The ATLAS Hardware Track Trigger design towards first prototypes

Sebastian Dittmeier*, on behalf of the ATLAS TDAQ collaboration
Physikalisches Institut, Ruprecht-Karls-Universität Heidelberg,
Im Neuenheimer Feld 226, 69120 Heidelberg, Germany
E-mail: sebastian.dittmeier@cern.ch

For the High-Luminosity LHC, planned to start in 2027, the ATLAS experiment will be equipped with the Hardware Tracking for the Trigger (HTT) system, a dedicated hardware system able to reconstruct tracks in the silicon detectors with low latency. The HTT will be composed of about 700 ATCA boards, based on new technologies available on the market, like high speed links and powerful FPGAs, as well as custom-designed Associative Memory ASICs, which are an evolution of those developed for the ATLAS Fast Tracker. The HTT is designed to cope with the expected extreme high luminosity in the so-called L0-only scenario, where the HTT will operate at the L0 rate (1 MHz). It will provide good quality tracks to the software High-Level-Trigger (HLT), operating as coprocessor to lighten the load of the software tracking. The implementation of the HTT allows the HLT farm size to be reduced by a factor of 10. All ATLAS sub-detector systems are designed also for an evolved, so-called "L0/L1", architecture, where part of the HTT is used in a low-latency mode (L1Track), providing tracks in regions of ATLAS at a rate of up to 4 MHz, with a latency of a few micro-seconds. This evolved architecture poses very stringent requirements on the latency budget and to the dataflow rates. All the requirements and the specifications of this system have been assessed. The design of all the components has been reviewed and validated with preliminary simulation studies. Soon, the development of the first prototypes will start. In this paper we describe the status of the HTT design, discuss the challenges and assessed specifications, towards the preparation of the first slice tests with real prototypes.
The ATLAS Hardware Track Trigger design towards first prototypes

Sebastian Dittmeier

1. Introduction

Starting operation in 2027, the High-Luminosity Large Hadron Collider (HL-LHC) [1] at CERN will exceed the LHC’s nominal luminosity up to an ultimate peak value of $7.5 \times 10^{34}$ cm$^{-2}$s$^{-1}$. This enhancement in luminosity is accompanied by an increased number of inelastic proton-proton collisions per bunch-crossing (pile-up $\mu$) of $\langle \mu \rangle \approx 200$. To cope with the higher event rates, increasing detector occupancies and radiation levels, the ATLAS [2] detector is planned to be upgraded, referred to as the Phase-II upgrade of the experiment. This upgrade involves the installation of the Inner Tracker (ITk) [3], a new all-silicon tracking detector, which will be able to withstand the high particle rates. Furthermore, the ITk enhances the tracking detector coverage with respect to the current ATLAS Inner Detector [4] up to pseudorapidities $|\eta| = 4$.

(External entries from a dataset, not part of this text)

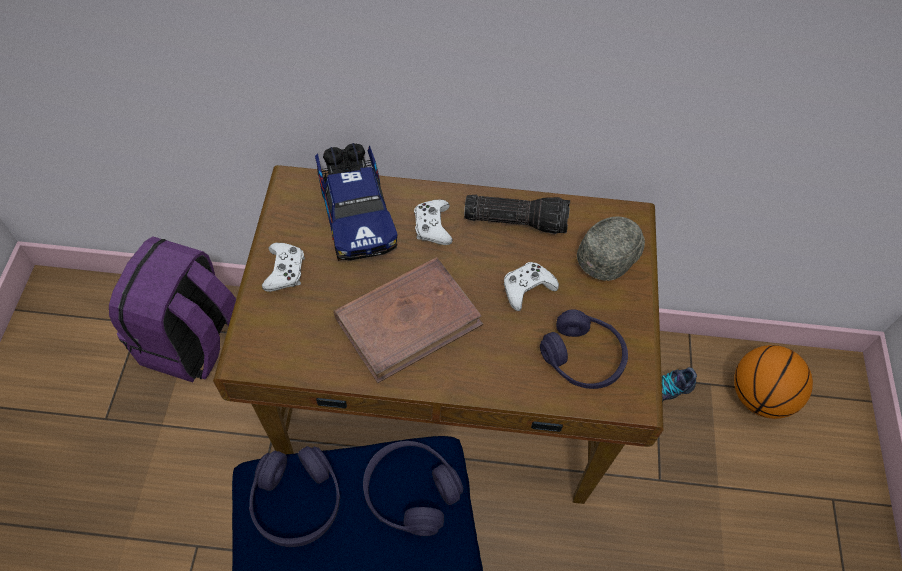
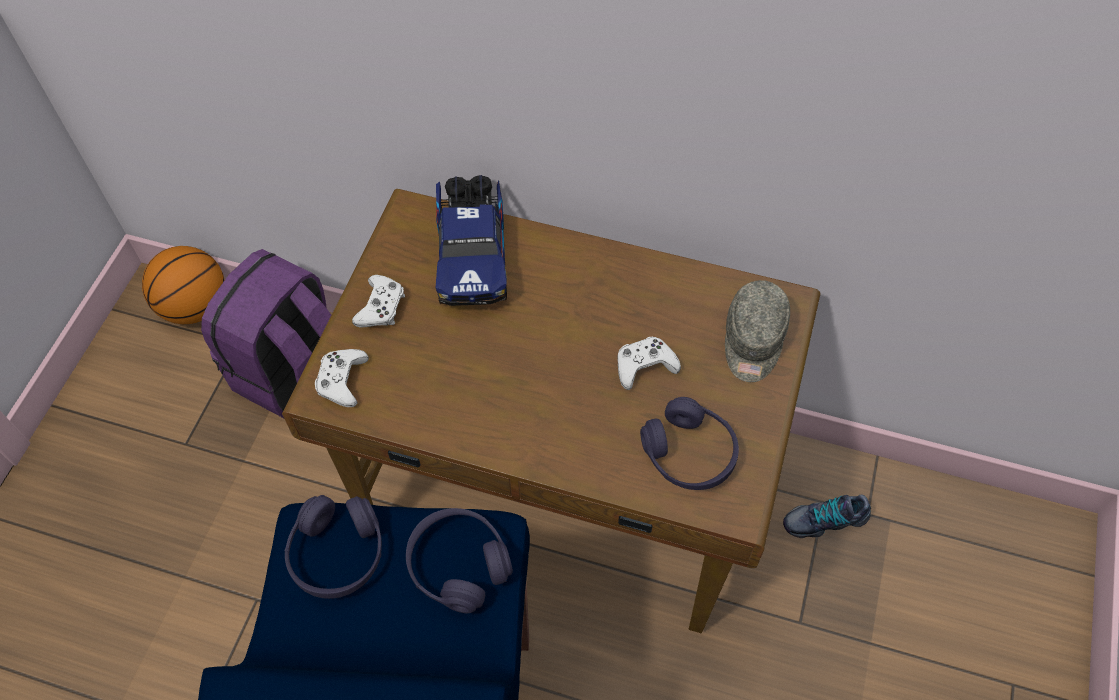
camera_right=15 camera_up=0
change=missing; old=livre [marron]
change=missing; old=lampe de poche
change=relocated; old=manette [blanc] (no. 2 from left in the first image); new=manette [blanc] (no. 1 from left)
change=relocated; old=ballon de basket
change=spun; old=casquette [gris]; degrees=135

The ATLAS experiment aims to continue a broad physics programme at the HL-LHC, ranging from precision measurements of the Standard Model parameters including properties of the Higgs boson to flavour and heavy ion physics as well as more sensitive searches for signatures of physics beyond the Standard Model. To cover this large variety of physics, an inclusive trigger selection is used. The challenge for the ATLAS Trigger and Data Acquisition (TDAQ) system is to maintain low thresholds especially for single- and di-leptonic, but also hadronic signatures, while being able to handle the extreme rates and pile-up conditions at the HL-LHC. Therefore, the TDAQ system is also required to undergo a major upgrade [5]. This upgrade includes the addition of a hardware-based tracking system, referred to as Hardware Tracking for the Trigger (HTT), which allows trigger background rates to be significantly reduced by exploiting the excellent transverse momentum resolution of the ITk.

2. TDAQ Phase-II Architecture

The baseline architecture for the Phase-II TDAQ system, see Figure 1a, relies on a single Level-0 (L0) hardware trigger that processes data from the calorimeter and muon systems at 40 MHz. The processors deliver the L0 trigger decision at a rate of 1 MHz within a latency budget of 10 $\mu$s. The triggered detector data is transferred to the Event Filter, where particle tracks are reconstructed using the ITk data. The Event Filter selects events according to the trigger menu and reduces the output rate of the data sent to permanent storage to 10 kHz.

The upgraded Event Filter system provides high-level trigger functionality. It consists of a CPU based processing farm complemented by the HTT acting as coprocessor. The addition of the HTT to the system reduces the CPU requirements significantly. Simulations show that the size of resources for tracking in the computing farm can be reduced by a factor of 10 [5].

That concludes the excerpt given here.